初めてその存在を知ったのは渋谷のHMV、当時は渋谷で働いていたので、よく渋谷に居たのですが、HMVに入ると新譜が視聴できるようになっていて、気になったCDを片端から視聴していました。で、その折に出会ったのが最初。新譜として発売されたセカンドアルバムのリリースが2002年だそうで、それからもう何十年も飽きずに、未だ新鮮な思いで聴くことのできる、それはもう貴重な音楽であると思います。

音楽というのは、出会った際の自分とどれだけ呼応するか、というのがとても大事な要素だと思います。本当に素晴らしい音楽だとしても、自分自身の耳が出来上がっていなければ、その良さはわからないです。で、あるときふとしたきっかけでその良さに気付いたりします。巡り合わせなので必ずしもということではないのですが、時にふと気付くことがある。セカンドアルバム「geogaddi」は、まさにそういう音楽でした。
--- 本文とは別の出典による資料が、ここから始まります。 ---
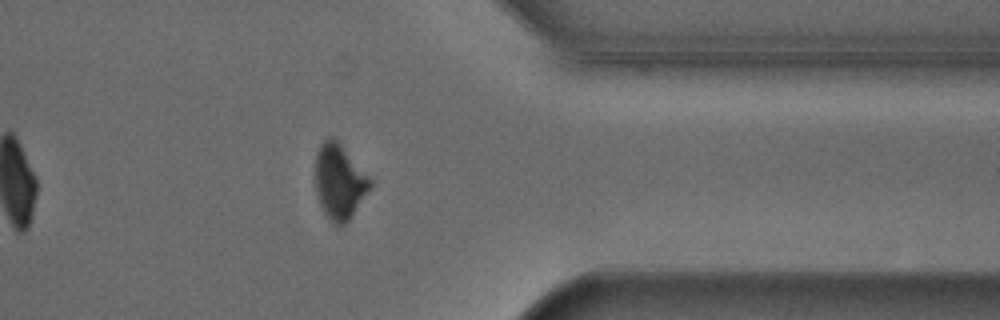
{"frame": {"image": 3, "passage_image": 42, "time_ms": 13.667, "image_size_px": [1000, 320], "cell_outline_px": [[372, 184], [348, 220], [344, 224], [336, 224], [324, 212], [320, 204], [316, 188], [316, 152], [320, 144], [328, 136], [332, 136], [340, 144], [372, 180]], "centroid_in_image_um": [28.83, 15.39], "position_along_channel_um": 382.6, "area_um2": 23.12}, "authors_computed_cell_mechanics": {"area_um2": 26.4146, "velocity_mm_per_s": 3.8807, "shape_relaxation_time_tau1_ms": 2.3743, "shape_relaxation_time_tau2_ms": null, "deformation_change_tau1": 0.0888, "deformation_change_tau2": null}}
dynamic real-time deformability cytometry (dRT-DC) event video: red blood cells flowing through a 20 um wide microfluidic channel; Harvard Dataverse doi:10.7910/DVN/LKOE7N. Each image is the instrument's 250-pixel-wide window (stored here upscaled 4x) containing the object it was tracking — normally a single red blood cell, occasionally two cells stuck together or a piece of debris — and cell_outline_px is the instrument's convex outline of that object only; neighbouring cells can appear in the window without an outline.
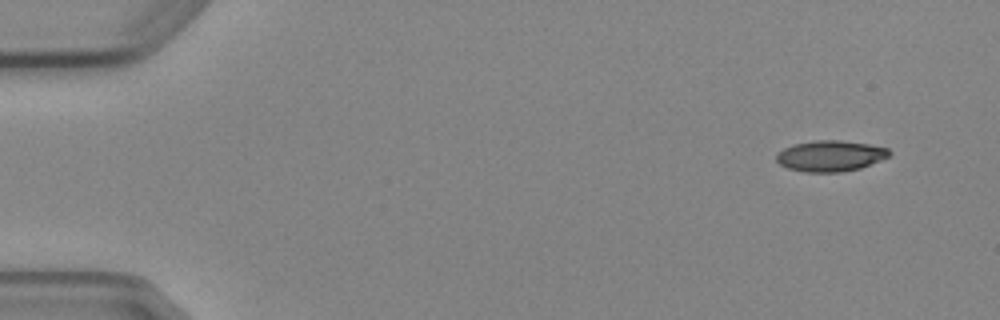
{"species": "Egyptian fruit bat (a non-hibernating species)", "species_latin": "Rousettus aegyptiacus", "temperature_condition": "cold", "stored_images_in_passage": 6, "camera_frame_rate_fps": 3000, "um_per_image_px": 0.085, "animal": {"sex": "female"}, "frame": {"image": 1, "passage_image": 1, "time_ms": 0.0, "image_size_px": [1000, 320], "cell_outline_px": [[892, 152], [888, 156], [880, 160], [860, 168], [840, 172], [804, 172], [788, 168], [780, 164], [776, 160], [776, 152], [792, 144], [816, 140], [840, 140], [868, 144], [888, 148]], "centroid_in_image_um": [70.55, 13.25], "position_along_channel_um": 14.5, "area_um2": 20.35}}
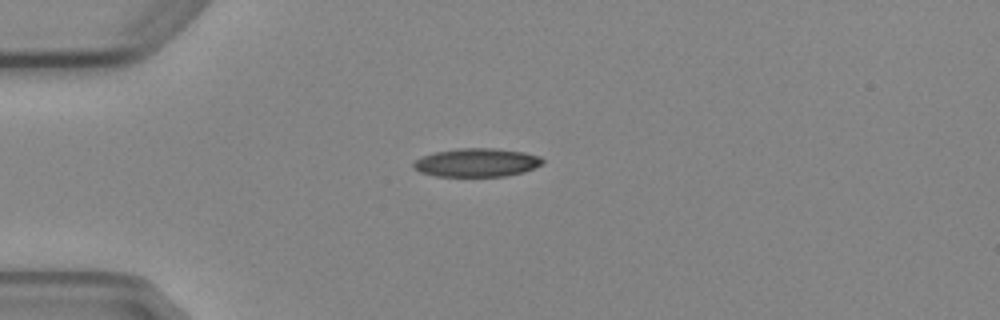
{"frame": {"image": 2, "passage_image": 4, "time_ms": 3.333, "image_size_px": [1000, 320], "cell_outline_px": [[544, 160], [540, 164], [524, 172], [504, 176], [436, 176], [420, 172], [412, 168], [412, 164], [416, 160], [424, 156], [436, 152], [460, 148], [496, 148], [524, 152], [540, 156]], "centroid_in_image_um": [40.51, 13.81], "position_along_channel_um": 44.5, "area_um2": 21.27}}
最初HMVで聴いたときは、よくわかりませんでした。でもなんだか気になって、CDを購入はしたんです。当時の私は、どちらかといえば速い音楽をよく聞いていて好んでいたので、だから初聴のときはピンとこなかったのです。で、数年経って、ある時ふと気になってCDラックから取り出して


CDラックから取り出す、という行為をこの数年していない!ということを、今書いてみて気付きました。今は音源はPC内にあるので、クリックで済むのです。以前はCDラックに沢山のコレクションが並んでいて、その中から折々の気分に沿った音楽を見繕ってオーディオにセットして、再生ボタンを押して、という過程を経なければ、音楽を聴くことはできなかったのです。少なからず自身のコレクション、「CDラックから探す」という行為は、楽しいものだったのだということに改めて気付きました。


CDラックから取り出して聴いてみたら、「あれっ?」と。何かに気付いたのです。それが Boards of Canada の音への気付きでした。それからは幾度となく際限なく聴いています。「geogaddi」だけでなく、彼らの音楽はすべてが素晴らしいと思います。どう素晴らしいって、その音は、日々のあらゆる場所に適合する、似合うんです。どんな場所であっても鳴っている、日々の折、空を見上げても、虚ろであっても、寝る前のひとときでさえ。そんな音楽がどこにあるだろう?

2015年現在での最新のアルバムは「Tomorrow’s Harvest」です。この曲なんかもう、死の際に連れていかれそうになります。